Israël s’est trouvé dans l’obligation d’opter pour une méthode que l’on pourrait comparer à celle de la tortue : assurer sa sécurité en s’enfermant entièrement derrière une barrière théoriquement étanche tout au long de ses frontières. Certes, une partie de cette initiative est dores et déjà chose faite, puisque sur trois fronts – sud, nord et ouest – il existent des barrières dotées de contrôle électronique, censé découvrir tout mouvement suspect, voire tentatives d’infiltration. Ainsi, le long des frontières avec l’Egypte, le Liban et la Syrie puis la bande de Gaza, des barrières avaient été érigées antérieurement.

Mais la menace provenant de tunnels d’attaque perpétuellement creuses au départ de la bande de Gaza avait éveillé à nouveau le souci d’éviter cette éventualité. Aussi, un chantier énorme, coûteux et sophistiqué est en train d’être réalisé tout au long de la frontière avec la bande de Gaza. Il s’agit de véritables murs en béton plongés profondément dans le sol, et équipés de sondes capables de détecter tous travaux de creusement.

Ces tunnels du Hamas constituent de véritables édifices, moyennant de gros investissements financiers et humains. Pour avoir une idée : mille ouvriers en moyenne achèvent 50 mètres en une semaine, moyennant un paiement mensuel de 100 dollars par ouvrier.
Quelques détails : Chaque tunnel est haut de deux mètres, large de 1.5 mètre, profond de 25 mètres.

Pourtant, certains accidents mystérieux, ayant détruit ou saboté des tunnels et causé la mort de plusieurs ouvriers, éveillent des suppositions et devinettes sur leur origine.

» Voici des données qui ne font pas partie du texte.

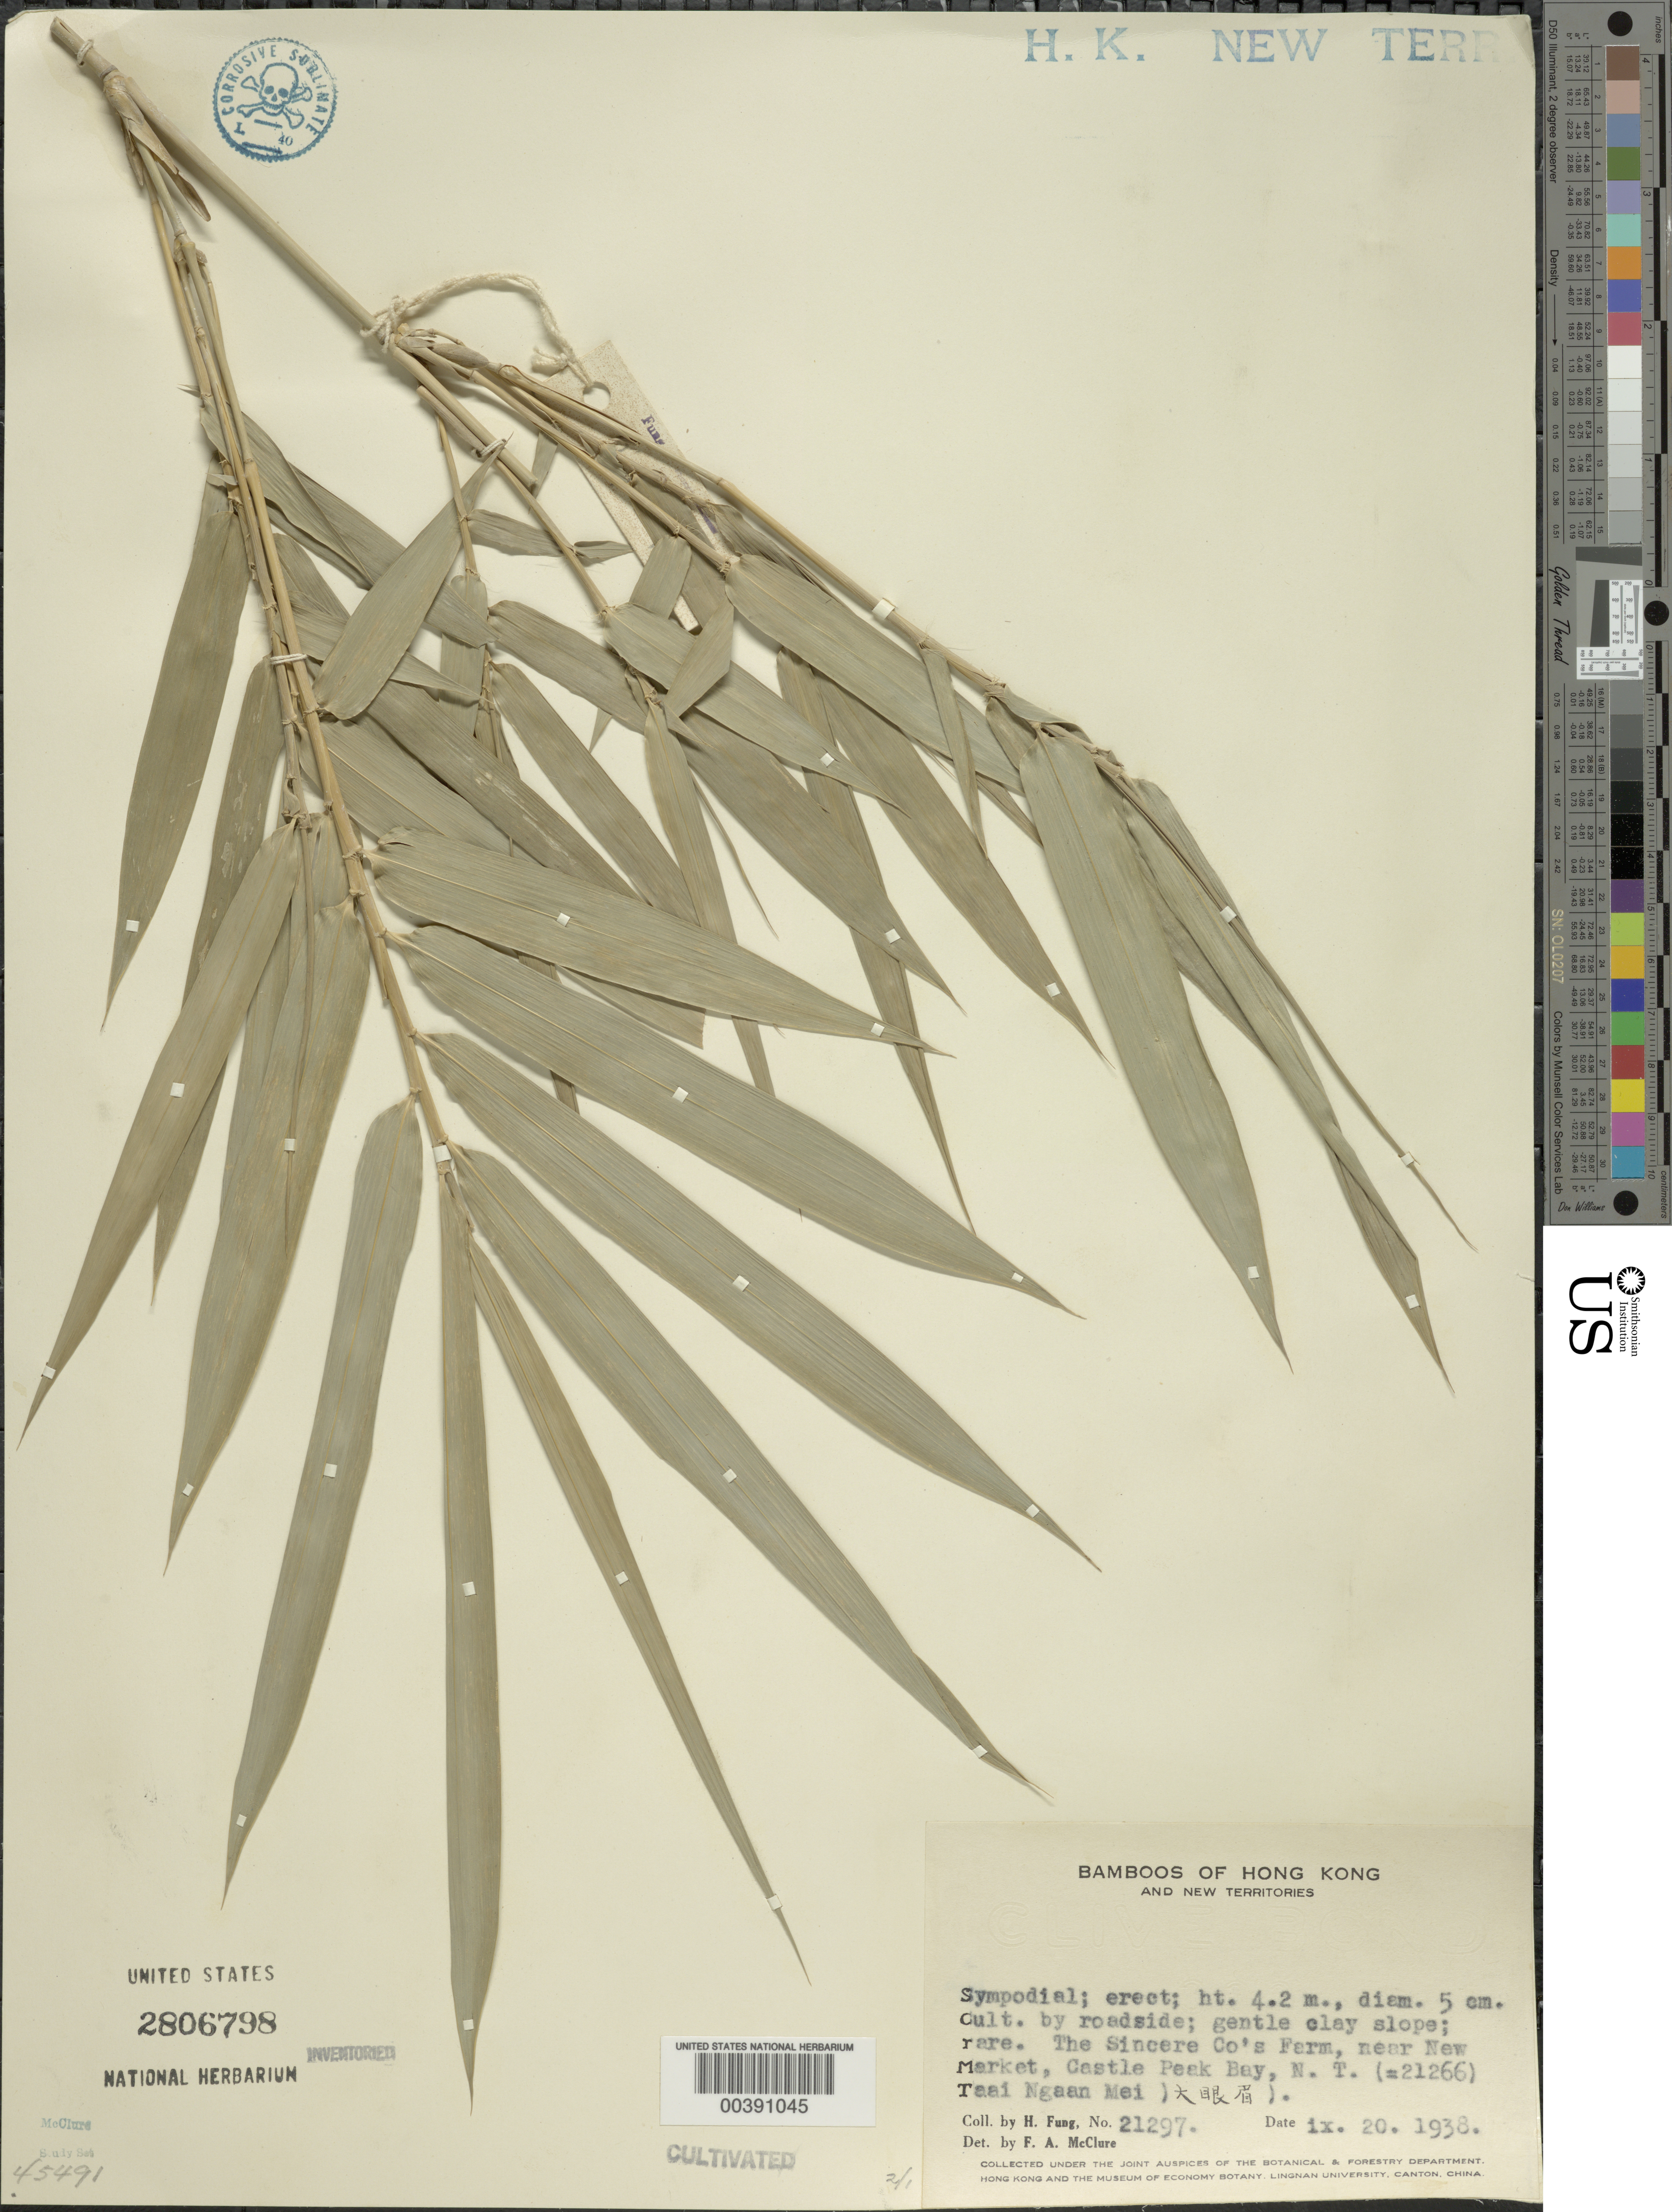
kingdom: Plantae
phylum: Tracheophyta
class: Liliopsida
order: Poales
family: Poaceae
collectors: H. L. Fung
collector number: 21297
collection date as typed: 20 Sep 1938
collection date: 1938-09-20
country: China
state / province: Hong Kong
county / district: New Territories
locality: Castle peak bay, new market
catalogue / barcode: US 2806798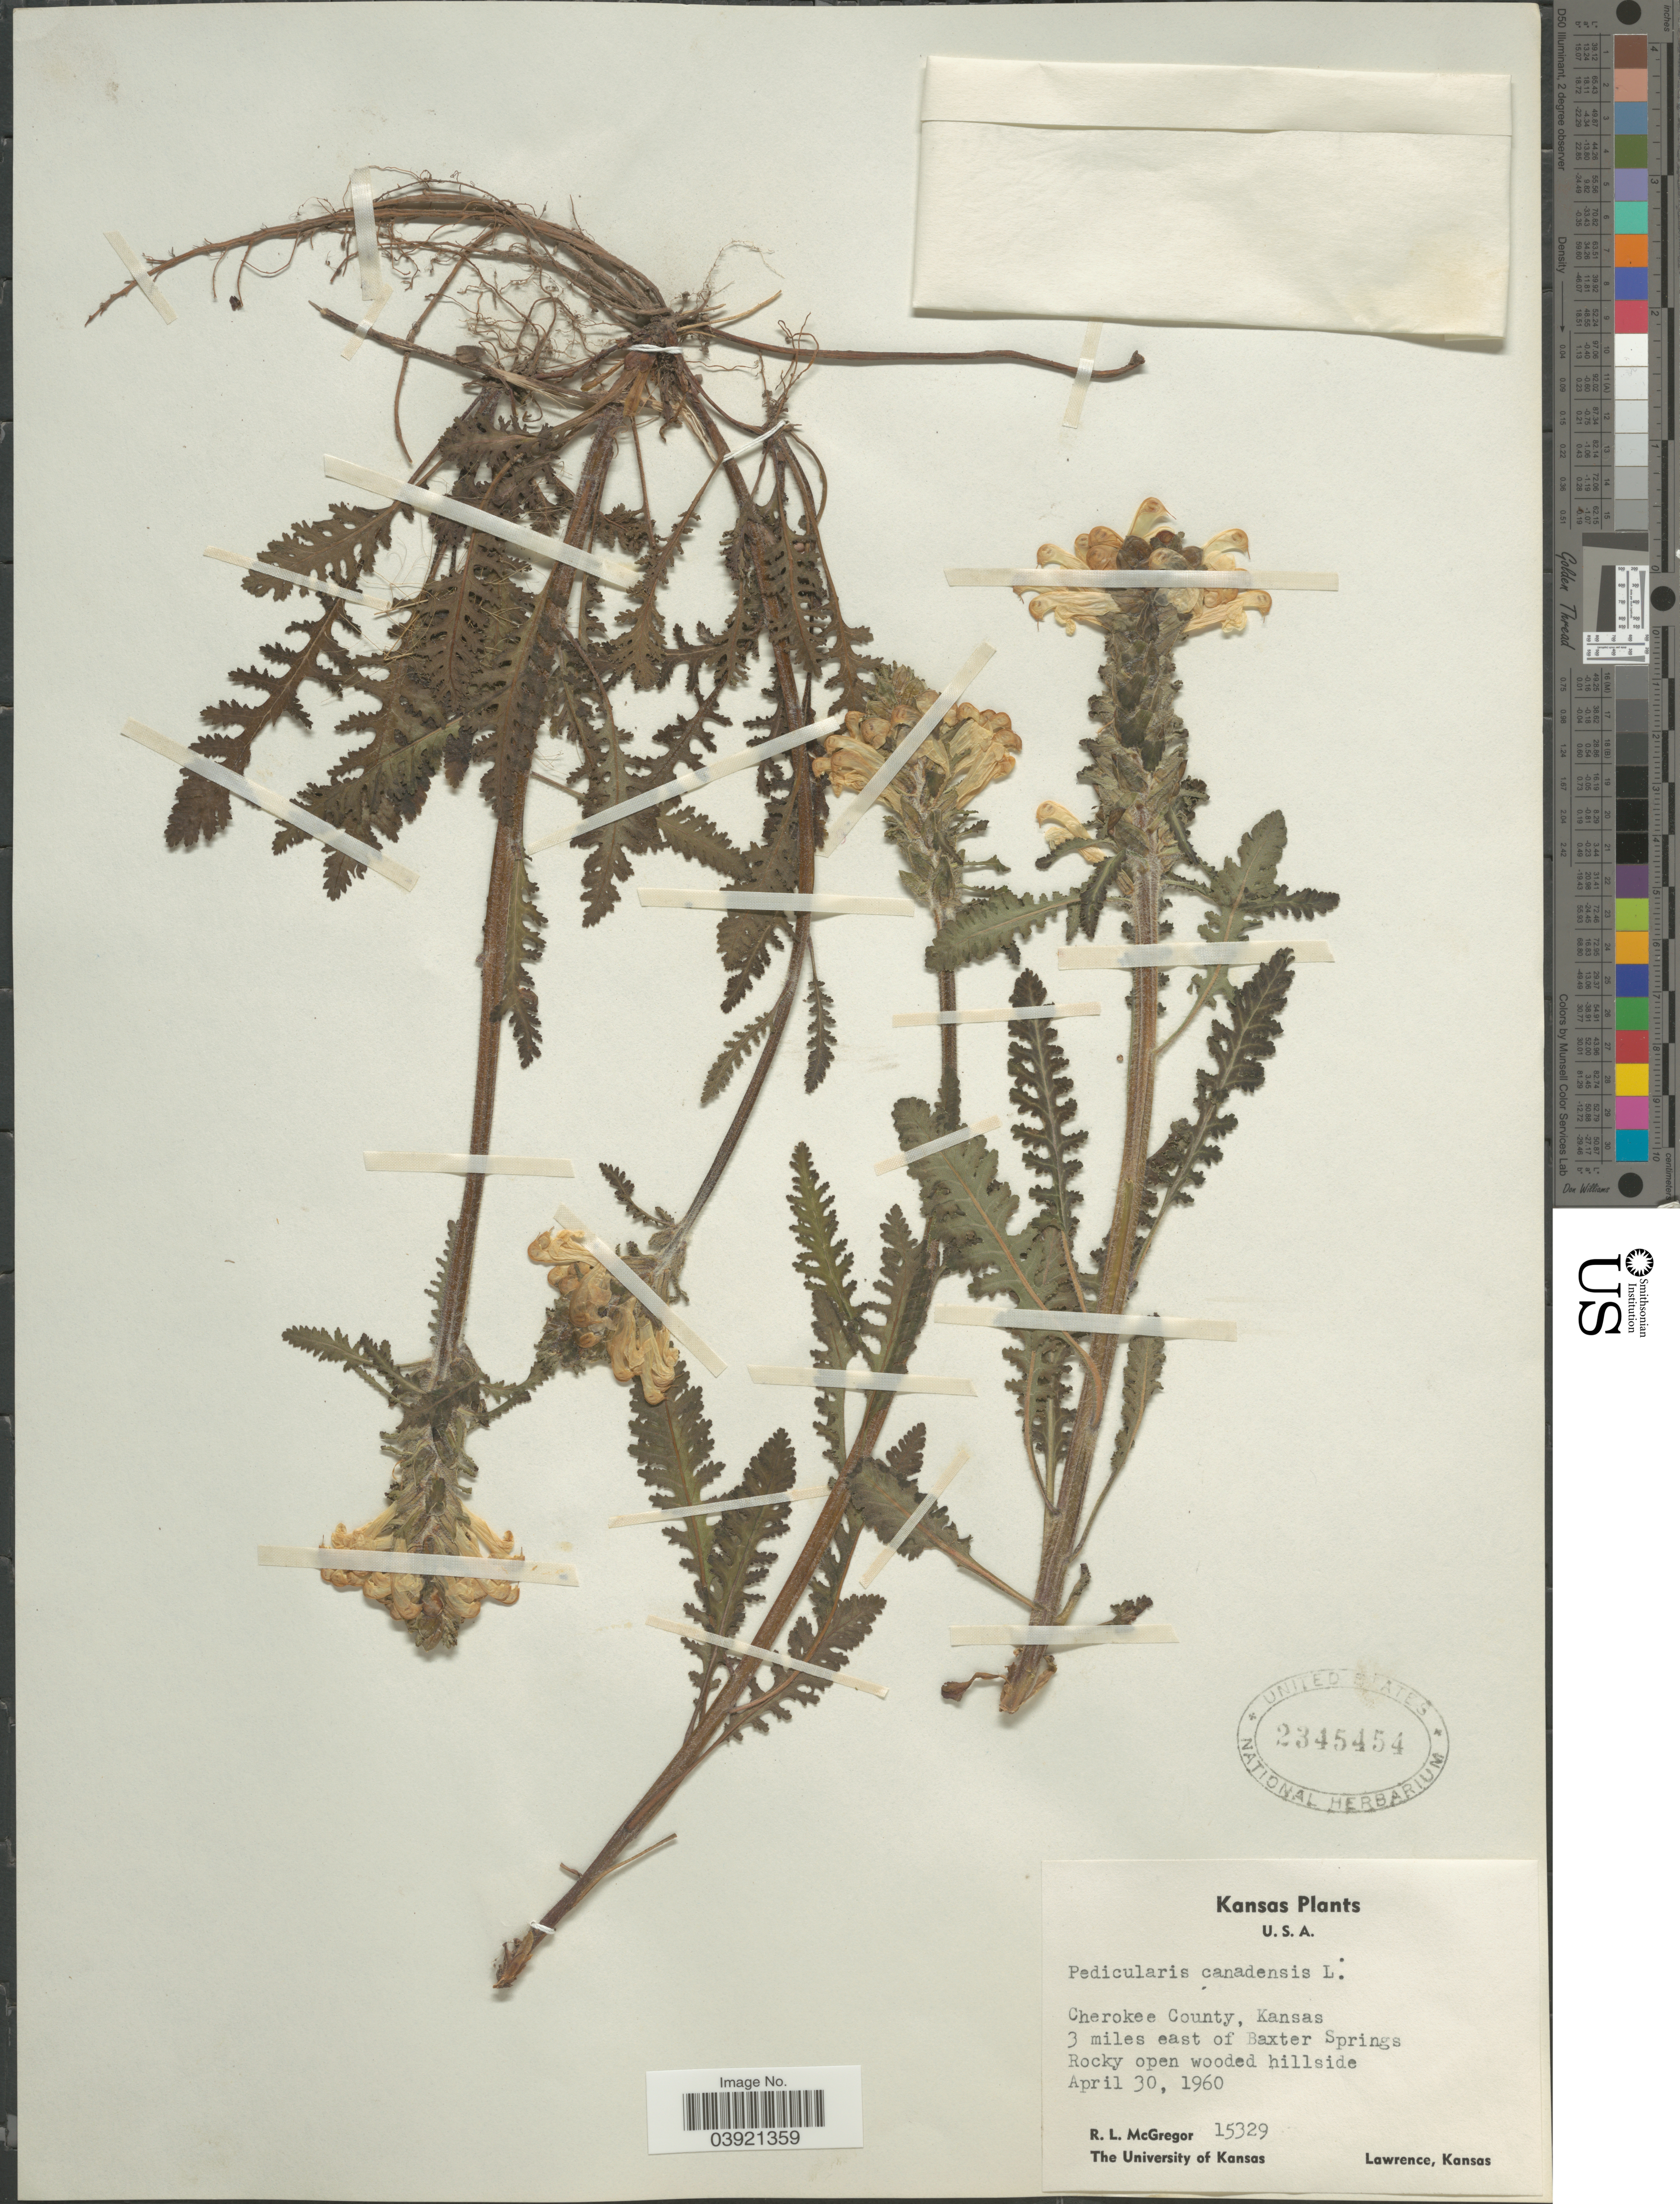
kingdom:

Essayant de savoir si Tsahal en est responsable en utilisant des moyens sophistiqués, j’ai reçu une réponse évasive et ambigüe : « Vous êtes en droit de tout supposer », donc ni confirmation ni démenti.

Il existe un précédent le long de la frontière est du pays, longeant le territoire jordanien. C’est une idée quelque peu controversée en raison de la paix existant entre les deux pays. Or, ce n’est guère la Jordanie qui préoccupe Tsahal mais plutôt l’éventualité d’un renversement de pouvoir à la Royauté par des éléments djihadistes fanatiques du genre Hamas. Autre possibilité que Tsahal veut éviter sont les tentatives d’infiltration de terroristes traversant le Jourdan ou la longue vallée au sud du pays, entre la Mer Morte et le golfe d’Eilat.

Ce projet a bien progressé, mais le tracé complet s’étale sur environ 300 kilomètres, nécessitant un gros budget. Le Premier ministre Nethanyahu estime que cet effort financier est justifié car, selon lui, « nous serons protégés de part et d’autre ».
« Pas évident » affirment certains experts militaires. Selon eux une offensive militaire exigerait de toute façon une intervention de Tsahal, tandis que des infiltrations seraient toujours envisageables.

D’autre part, il existe une autre préoccupation non pas d’ordre militaire mais plutôt humanitaire : le risque de voir des foules de civils tenter de traverser par tous les moyens les barrages, afin d’investir le territoire israélien en provenance surtout de la zone de Gaza. Or, ce scénario, en effet, a été réalisé pendant plusieurs semaines au cours des derniers mois, forcant les soldats israéliens à ouvrir le feu, faisant de nombreux victimes civiles.

Une tentative semblable s’est produite il y a quelques années sur le Golan, lorsque plusieurs centaines de civils ont atteint la barrière entre les deux pays…

Les rétracteurs soulignent qu’en tout état de cause, Israël connaît une vague d’attentats perpétrés par des terroristes de l’intérieur, et qu’aux attentats aux couteaux et voitures-bélier commencent s’ajouter l’utilisation d’armes à feu. A quoi bon donc de s’enfermer entre barrières extérieures ? Affirment-ils.

Mais la réticence est également par principe et d’ordre idéologique. « Israël est suffisamment fort pour se fier à la dissuasion et ne pas ressembler à la Corée du nord » prétendent-ils.

D’autant plus qu’aucune barrière n’est faite pour éviter les attaques par missiles, en provenance tant de Gaza que du Liban, bien que jusqu’à preuve du contraire la défense contre missiles a fait ses preuves. Ceci dit, on est conscient en Israël que le Hezbollah au Liban possède des dizaines de milliers de missiles, dont très perfectionnés. Ceci constitue la grande préoccupation au cas d’une nouvelle guerre sur le front Nord.